▶ _Work task_: Would you copy out the whole listing exactly as given?

▶ _Exercise data_:

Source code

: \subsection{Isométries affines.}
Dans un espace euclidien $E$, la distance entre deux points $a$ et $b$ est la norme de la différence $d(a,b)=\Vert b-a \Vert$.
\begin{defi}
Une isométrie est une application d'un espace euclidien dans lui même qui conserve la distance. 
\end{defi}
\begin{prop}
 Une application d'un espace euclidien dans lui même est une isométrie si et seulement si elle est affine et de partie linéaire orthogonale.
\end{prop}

▶ _Your response_:
Source code

: \subsection{Isométries affines.}
Dans un espace euclidien $E$, la distance entre deux points $a$ et $b$ est la norme de la différence $d(a,b)=\Vert b-a \Vert$.
\begin{defi}
Une isométrie est une application d'un espace euclidien dans lui même qui conserve la distance. 
\end{defi}
\begin{prop}
 Une application d'un espace euclidien dans lui même est une isométrie si et seulement si elle est affine et de partie linéaire orthogonale.
\end{prop}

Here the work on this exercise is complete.